To avoid collapsing the distinction between violent and non-violent offenses, we must treat the word "force" as having a meaning in the legal community that differs from its meaning in the physics community. The way to do this is to insist that the force be violent in nature- the sort that is intended to cause bodily injury, or at a minimum likely to do so. We have already drawn just that line. See Solorzano-Patlan v. INS, 207 F.3d 869, 875 n. 10 (7th Cir. 2000); Xiong v. INS, 173 F.3d 601, 604-05 (7th Cir. 1999). Otherwise "physical force against" and "physical contact with" would end up meaning the same thing, even though these senses are distinct in law.
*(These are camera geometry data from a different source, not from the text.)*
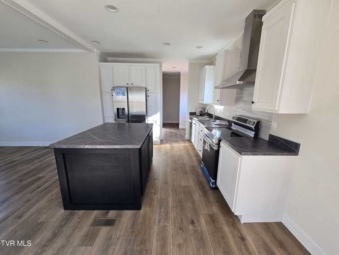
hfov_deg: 106.2
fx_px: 127
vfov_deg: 89.9
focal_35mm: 13
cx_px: 170
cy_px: 128
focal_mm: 2.2
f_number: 2.2
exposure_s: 1/60
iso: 50
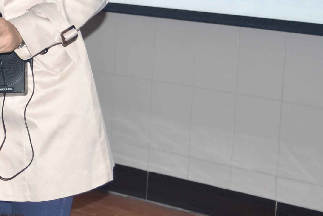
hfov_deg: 15.9
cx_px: -158
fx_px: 1059
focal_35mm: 118
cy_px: -5
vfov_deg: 11.5
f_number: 4
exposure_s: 1/60
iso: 200
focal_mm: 24
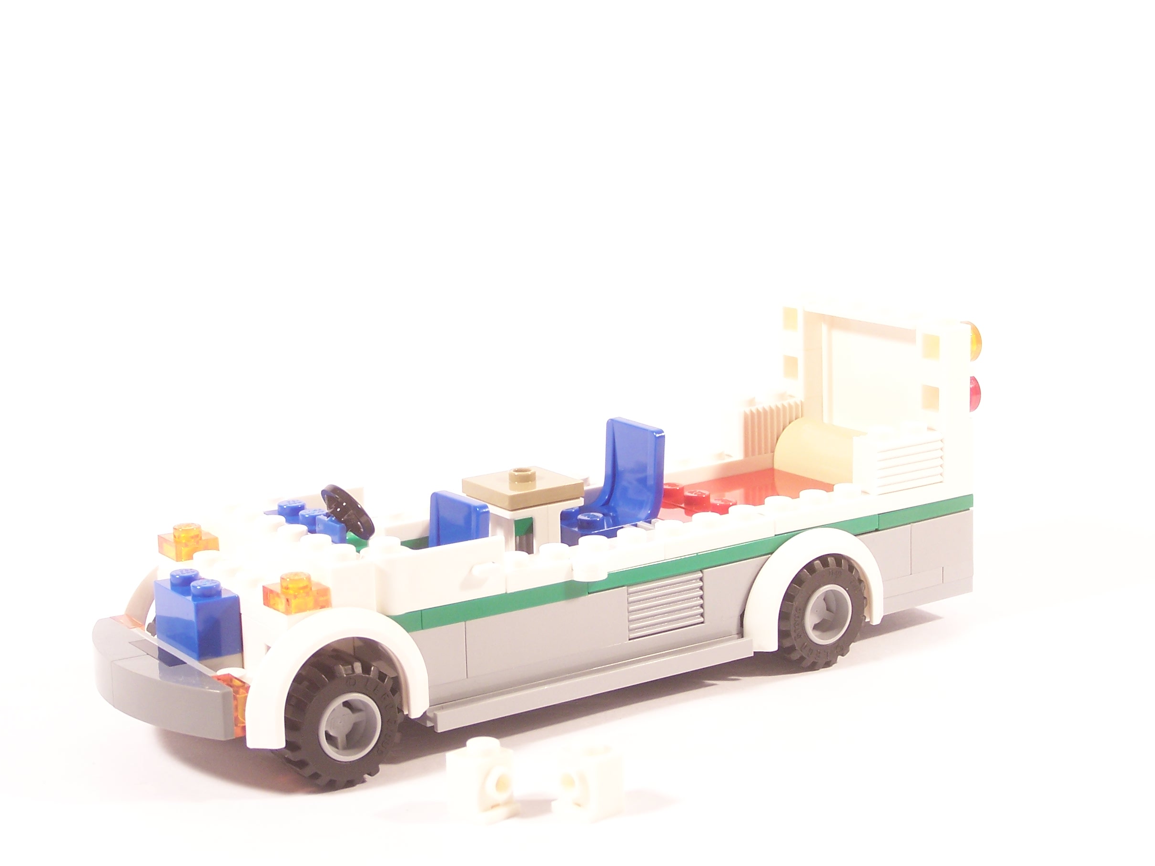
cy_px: 457
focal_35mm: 68
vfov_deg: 21.6
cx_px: 553
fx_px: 2269
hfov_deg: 28.6
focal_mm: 10.7
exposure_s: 1/10
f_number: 3.2
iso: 100
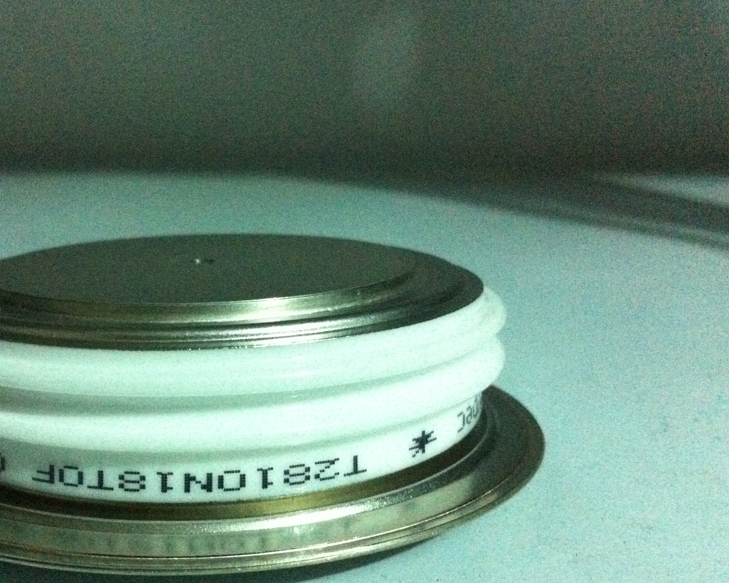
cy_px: 337
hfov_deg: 39.2
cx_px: 265
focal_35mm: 47
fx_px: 1014
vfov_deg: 32.0
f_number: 2.8
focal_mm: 3.85
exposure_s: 1/15
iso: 1000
This is not a quantitative line ("how many newtons makes a touching violent?") but a qualitative one. An offensive touching is on the "contact" side of this line, a punch on the "force" side; and even though we know that Flores's acts were on the "force" side of this legal line, the elements of his offense are on the [*14] "contact" side. Because § 16(a) tells us that the elements rather than the real activities are dispositive in misdemeanor cases, this conviction cannot properly be classified as a crime of violence, and the basis for Flores's removal has been knocked out- along with any obstacle to our jurisdiction.
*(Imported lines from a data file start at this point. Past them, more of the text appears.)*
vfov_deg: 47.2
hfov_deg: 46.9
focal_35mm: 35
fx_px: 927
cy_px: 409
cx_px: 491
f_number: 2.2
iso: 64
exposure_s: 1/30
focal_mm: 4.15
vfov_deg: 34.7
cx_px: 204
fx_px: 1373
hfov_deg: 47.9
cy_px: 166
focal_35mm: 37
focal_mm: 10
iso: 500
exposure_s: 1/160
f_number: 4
The order of removal is vacated, and the matter is remanded to the Board.

CONCURBY: EVANS

CONCUR: EVANS, Circuit Judge, concurring. Although it's debatable whether expending dynes (to say nothing about newtons) pressing the keys of my wordprocessor to concur in this case is worth the effort, I do so because the result we reach, though correct on the law, is divorced from common sense. For one thing, people don't get charged criminally for expending a newton of force against victims. Flores actually beat his wife- after violating a restraining order based on at least one prior beating- and got a one-year prison sentence for doing so.

If it is permissible to look to Flores' "real conduct" to determine if the person he beat was his wife rather than some stranger, why does it not make perfectly good sense to allow an immigration judge to look at what he really did in other respects as well, rather [*15] than restrict the judge to a cramped glance at the "elements" of a cold statute? The more information upon which the judge acts, the better. A common-sense review here should lead one to conclude that Flores committed a "crime of domestic violence." Simply put, by any commonly understood meaning of that term, that's exactly what he did, and that should be the end of the story. We, and the IJ as well in this case, should be able to look at what really happened. We recently observed that critics of our system of law often see it as "not tethered very closely to common sense." United States v. Cranley, 2003 U.S. App. LEXIS 23573, (2003 WL 22718171, decided November 19, 2003). This case is a good example of why that observation hits the nail on the head. Nevertheless, Judge Easterbrook is correct in applying the law so I join his persuasive (as usual) and colorful- snowballs, spitballs, and paper airplanes et al.- opinion. However, I do not applaud the result we reach. And one final point: Whether doing what Flores actually did should cause him to be removed from the country is a question we are without jurisdiction to answer. For better or worse, that's a matter for the executive branch as [*16] it attempts to implement the will of Congress.